Segment Start: Exercise text

Learn what you need, as you need it, as you go along.
forget about object oriented C++ clasess. unnecessary overhead. unnecessary typing. and virtual methods are slower than non-virtual or regular code. use straight c code in a c++ compiler for the stronger compile time type checking. Use the standard C++ libraries and DirectX, unless you're targeting an Open GL only platform. for most PC's, DirectX is whats on the user's machine. If you ever plan on making games to sell, not requiring installation of OpenGL is a positive selling point. Also, vidcard driver support for directx is probably greater overall than that for OpenGL. And odds are there are more games made with DirectX than openGL, so any future project you become involved with will be more likely to use directx than openGL. While both are similar, already being versed in the one you're going to use helps. So even at the very start of a gamedev career, market forces influence what you do. In this case what poly engine library to learn.
Stay away from other libs like GDI, STL, templates, frameworks, and all that kind of junk. none of that stuff is for games, and just mucks things up.
I've been building games for 25 years. over time, programmers collect algo's into their "bag of tricks". code that they rely on again and again to get the job done. for making games, i've consolidated that bag of tricks into just 3000 lines of code that is a thin wrapper over directx. directx is rather verbose with lots of long variable and function names, and requires a lot of typing. The thin wrapper makes it less work: aniso(onoff) vs D3DSetTextureFilterSomethngOrAnother(Blah,Blah,Blah.........).
the "library" provides wrappers for directx, file io, mouse, windows message processing, keyboard input, string conversion, and random number generation. all wrappers compile inline.
the "library" also adds the following capabilities to directX: timer system; popup menu system; mesh, texture, model and animation databases; a limb based animation system; and matrix and string manipulators.
but the most important technology in the library is the drawlist. the drawlist queues all drawing calls, then sorts them based on the optimal order directx desires, then sends them off to directx for drawing.

Segment End: Exercise text

Explore the material:
#1 According to the game-programming advice, what does the "library" provide wrappers for? List every one.
#2 Return the stretch of the game-programming advice from "but the most" through "directx for drawing.", copied word for word.

Segment Start: Input data

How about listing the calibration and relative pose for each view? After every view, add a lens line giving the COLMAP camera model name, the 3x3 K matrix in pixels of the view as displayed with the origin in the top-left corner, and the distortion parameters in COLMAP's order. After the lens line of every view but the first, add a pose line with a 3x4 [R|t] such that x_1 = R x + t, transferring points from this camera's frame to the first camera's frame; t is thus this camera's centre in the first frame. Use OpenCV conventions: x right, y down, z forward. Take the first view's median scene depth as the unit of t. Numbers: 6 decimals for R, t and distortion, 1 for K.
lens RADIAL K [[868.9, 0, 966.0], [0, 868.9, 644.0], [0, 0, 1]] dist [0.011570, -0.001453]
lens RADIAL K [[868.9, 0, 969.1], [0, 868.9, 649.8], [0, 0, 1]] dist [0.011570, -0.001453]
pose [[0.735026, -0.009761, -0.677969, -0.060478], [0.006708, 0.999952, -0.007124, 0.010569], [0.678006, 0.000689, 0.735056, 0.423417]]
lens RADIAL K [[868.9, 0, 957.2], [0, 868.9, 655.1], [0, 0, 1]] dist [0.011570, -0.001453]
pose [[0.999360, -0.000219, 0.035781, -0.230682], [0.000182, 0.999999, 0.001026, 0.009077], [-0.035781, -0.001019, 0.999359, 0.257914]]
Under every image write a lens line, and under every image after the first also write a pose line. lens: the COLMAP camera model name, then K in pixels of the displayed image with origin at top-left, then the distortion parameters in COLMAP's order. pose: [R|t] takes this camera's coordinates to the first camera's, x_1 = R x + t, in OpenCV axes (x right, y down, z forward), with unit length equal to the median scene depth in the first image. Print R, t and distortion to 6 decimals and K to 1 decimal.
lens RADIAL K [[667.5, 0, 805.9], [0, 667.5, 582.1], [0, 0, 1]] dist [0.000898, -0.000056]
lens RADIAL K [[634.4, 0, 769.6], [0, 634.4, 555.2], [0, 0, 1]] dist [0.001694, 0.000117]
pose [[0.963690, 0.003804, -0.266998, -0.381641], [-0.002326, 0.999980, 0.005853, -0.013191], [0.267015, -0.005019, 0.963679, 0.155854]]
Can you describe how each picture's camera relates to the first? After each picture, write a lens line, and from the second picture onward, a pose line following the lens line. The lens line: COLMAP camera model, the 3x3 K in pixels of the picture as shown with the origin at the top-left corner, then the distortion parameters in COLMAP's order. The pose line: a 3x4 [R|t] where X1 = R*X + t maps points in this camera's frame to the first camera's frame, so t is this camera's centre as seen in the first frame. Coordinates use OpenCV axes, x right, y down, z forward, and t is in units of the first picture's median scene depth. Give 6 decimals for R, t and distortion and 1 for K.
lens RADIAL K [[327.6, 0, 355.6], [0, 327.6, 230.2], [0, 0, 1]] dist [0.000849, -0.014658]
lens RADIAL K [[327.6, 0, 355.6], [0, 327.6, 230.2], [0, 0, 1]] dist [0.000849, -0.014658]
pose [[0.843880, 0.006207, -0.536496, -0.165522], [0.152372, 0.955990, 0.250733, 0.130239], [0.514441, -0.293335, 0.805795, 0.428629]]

Segment End: Input data

Answers:
#1
- DirectX
- file io
- mouse
- windows message processing
- keyboard input
- string conversion
- random number generation

#2
but the most important technology in the library is the drawlist. the drawlist queues all drawing calls, then sorts them based on the optimal order directx desires, then sends them off to directx for drawing.